# START OF DATA FOR THIS TASK
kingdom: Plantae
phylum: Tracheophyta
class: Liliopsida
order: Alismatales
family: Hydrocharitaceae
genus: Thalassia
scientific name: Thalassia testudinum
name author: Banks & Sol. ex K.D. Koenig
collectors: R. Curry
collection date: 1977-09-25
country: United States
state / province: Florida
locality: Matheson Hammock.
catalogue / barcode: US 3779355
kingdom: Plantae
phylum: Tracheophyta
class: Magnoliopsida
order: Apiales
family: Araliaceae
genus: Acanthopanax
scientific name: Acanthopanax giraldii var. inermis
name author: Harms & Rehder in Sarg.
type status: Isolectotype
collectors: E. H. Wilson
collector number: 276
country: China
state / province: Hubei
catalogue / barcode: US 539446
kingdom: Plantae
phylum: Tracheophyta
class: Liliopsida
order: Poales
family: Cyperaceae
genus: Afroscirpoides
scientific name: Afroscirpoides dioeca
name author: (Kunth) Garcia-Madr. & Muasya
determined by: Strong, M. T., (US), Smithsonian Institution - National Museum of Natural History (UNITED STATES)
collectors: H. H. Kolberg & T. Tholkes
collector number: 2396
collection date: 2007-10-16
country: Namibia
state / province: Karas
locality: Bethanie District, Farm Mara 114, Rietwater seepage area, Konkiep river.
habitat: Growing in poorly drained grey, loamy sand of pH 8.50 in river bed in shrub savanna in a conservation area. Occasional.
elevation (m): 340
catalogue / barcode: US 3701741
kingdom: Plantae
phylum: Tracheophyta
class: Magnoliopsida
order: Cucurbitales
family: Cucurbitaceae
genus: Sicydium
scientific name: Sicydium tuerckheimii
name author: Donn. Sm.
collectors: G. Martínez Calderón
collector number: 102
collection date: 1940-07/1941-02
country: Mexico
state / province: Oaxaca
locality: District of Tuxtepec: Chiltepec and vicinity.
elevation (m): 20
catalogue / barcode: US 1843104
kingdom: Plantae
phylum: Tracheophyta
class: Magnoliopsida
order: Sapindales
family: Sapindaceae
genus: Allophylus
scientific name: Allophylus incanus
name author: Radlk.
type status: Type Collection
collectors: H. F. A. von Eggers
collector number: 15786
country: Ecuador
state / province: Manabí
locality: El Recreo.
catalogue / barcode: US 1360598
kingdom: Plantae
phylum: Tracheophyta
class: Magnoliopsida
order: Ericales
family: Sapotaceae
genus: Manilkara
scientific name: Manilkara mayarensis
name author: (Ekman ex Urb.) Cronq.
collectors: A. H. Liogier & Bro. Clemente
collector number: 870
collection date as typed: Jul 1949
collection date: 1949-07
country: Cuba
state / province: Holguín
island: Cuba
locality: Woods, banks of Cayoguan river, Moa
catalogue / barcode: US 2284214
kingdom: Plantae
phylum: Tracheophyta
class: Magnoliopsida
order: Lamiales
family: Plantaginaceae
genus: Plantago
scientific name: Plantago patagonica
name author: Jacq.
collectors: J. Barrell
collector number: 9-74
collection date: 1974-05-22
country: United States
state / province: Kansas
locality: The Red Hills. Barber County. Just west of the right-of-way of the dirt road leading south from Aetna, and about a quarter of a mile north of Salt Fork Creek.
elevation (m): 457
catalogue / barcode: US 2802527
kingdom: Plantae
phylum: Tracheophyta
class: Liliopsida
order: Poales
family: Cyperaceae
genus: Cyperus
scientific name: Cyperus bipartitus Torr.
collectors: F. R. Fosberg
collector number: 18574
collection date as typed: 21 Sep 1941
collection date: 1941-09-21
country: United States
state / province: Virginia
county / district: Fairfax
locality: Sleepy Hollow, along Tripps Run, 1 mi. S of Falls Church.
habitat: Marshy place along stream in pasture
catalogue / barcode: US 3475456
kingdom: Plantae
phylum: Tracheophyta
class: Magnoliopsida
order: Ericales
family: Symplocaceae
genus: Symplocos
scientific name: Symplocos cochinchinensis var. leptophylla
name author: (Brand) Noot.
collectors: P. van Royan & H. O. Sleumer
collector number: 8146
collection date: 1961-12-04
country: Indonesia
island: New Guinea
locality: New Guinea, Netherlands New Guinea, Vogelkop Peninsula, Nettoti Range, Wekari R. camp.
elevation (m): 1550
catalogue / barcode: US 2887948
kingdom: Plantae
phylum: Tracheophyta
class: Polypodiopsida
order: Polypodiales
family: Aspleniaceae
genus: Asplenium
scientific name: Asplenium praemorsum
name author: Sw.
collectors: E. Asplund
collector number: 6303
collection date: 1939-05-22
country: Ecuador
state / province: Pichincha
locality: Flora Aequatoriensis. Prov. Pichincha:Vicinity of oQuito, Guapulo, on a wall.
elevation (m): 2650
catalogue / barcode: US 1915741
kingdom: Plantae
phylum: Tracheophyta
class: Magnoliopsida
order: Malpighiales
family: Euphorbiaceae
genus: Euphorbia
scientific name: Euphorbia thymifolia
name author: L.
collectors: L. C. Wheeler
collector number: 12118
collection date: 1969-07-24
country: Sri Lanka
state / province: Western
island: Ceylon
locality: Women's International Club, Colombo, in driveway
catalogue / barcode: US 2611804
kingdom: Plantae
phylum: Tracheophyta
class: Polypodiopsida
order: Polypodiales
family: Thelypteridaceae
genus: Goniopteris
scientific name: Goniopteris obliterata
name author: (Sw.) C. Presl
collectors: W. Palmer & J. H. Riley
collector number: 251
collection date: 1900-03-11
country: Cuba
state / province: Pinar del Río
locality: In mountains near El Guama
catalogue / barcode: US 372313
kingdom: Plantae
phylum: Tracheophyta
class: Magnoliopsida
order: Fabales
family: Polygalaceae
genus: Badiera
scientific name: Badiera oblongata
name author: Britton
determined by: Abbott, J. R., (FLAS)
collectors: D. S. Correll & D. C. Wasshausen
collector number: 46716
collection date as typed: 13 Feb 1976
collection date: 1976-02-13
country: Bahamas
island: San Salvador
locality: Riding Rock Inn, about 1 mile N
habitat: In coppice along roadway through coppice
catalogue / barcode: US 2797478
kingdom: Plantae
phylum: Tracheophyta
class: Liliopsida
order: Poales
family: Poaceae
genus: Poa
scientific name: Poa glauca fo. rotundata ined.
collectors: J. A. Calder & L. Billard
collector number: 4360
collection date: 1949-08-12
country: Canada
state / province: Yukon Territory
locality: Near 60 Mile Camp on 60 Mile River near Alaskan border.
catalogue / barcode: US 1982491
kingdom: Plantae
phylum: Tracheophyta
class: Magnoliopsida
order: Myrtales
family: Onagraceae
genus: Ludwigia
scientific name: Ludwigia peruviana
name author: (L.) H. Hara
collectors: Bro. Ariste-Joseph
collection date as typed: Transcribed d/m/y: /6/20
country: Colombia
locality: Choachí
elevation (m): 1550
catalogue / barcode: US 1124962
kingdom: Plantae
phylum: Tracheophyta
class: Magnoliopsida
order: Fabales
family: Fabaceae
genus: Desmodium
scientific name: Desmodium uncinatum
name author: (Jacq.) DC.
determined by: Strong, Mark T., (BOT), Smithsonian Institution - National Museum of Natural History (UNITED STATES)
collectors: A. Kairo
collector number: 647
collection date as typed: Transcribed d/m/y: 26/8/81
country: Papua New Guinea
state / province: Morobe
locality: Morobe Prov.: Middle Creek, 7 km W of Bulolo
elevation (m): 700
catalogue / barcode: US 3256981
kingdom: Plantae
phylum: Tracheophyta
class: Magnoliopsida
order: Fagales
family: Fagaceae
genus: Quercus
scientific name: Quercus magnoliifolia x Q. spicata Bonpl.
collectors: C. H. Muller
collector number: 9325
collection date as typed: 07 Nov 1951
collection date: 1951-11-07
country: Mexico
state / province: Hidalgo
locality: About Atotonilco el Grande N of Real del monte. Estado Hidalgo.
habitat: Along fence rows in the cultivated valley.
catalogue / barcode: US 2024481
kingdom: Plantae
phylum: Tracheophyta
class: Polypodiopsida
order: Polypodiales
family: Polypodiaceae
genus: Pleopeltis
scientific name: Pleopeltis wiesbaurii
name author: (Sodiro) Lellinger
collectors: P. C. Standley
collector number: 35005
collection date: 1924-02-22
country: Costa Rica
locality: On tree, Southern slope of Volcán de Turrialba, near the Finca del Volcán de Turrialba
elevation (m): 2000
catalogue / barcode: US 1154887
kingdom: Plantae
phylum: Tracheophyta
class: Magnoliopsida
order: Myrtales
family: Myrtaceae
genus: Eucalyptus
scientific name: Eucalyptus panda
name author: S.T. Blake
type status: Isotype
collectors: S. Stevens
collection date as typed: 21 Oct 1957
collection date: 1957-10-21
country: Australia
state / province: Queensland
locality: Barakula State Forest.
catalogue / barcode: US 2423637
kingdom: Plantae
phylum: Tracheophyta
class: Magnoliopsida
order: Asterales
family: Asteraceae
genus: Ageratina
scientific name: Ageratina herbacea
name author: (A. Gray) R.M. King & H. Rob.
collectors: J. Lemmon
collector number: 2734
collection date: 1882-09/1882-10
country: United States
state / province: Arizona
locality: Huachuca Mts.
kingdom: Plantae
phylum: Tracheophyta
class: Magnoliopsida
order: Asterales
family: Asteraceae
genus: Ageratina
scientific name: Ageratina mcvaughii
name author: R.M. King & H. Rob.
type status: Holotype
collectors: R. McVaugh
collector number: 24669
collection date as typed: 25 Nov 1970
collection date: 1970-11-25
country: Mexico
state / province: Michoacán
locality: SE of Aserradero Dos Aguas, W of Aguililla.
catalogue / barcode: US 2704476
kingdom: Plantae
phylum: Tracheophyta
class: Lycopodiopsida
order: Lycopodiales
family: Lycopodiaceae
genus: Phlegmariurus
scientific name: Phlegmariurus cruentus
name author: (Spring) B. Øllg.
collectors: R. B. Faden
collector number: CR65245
# END OF DATA FOR THIS TASK
> EXERCISE DIRECTIONS
Could you render the lines of the records above as a JSON list of strings, one string per line with blank lines omitted, covering only the stretch between the line holding "family: Myrtaceae" and the line holding "collection date as typed: 25 Nov 1970", both included?

> CORRECT RESULT
[
  "family: Myrtaceae",
  "genus: Eucalyptus",
  "scientific name: Eucalyptus panda",
  "name author: S.T. Blake",
  "type status: Isotype",
  "collectors: S. Stevens",
  "collection date as typed: 21 Oct 1957",
  "collection date: 1957-10-21",
  "country: Australia",
  "state / province: Queensland",
  "locality: Barakula State Forest.",
  "catalogue / barcode: US 2423637",
  "kingdom: Plantae",
  "phylum: Tracheophyta",
  "class: Magnoliopsida",
  "order: Asterales",
  "family: Asteraceae",
  "genus: Ageratina",
  "scientific name: Ageratina herbacea",
  "name author: (A. Gray) R.M. King & H. Rob.",
  "collectors: J. Lemmon",
  "collector number: 2734",
  "collection date: 1882-09/1882-10",
  "country: United States",
  "state / province: Arizona",
  "locality: Huachuca Mts.",
  "kingdom: Plantae",
  "phylum: Tracheophyta",
  "class: Magnoliopsida",
  "order: Asterales",
  "family: Asteraceae",
  "genus: Ageratina",
  "scientific name: Ageratina mcvaughii",
  "name author: R.M. King & H. Rob.",
  "type status: Holotype",
  "collectors: R. McVaugh",
  "collector number: 24669",
  "collection date as typed: 25 Nov 1970"
]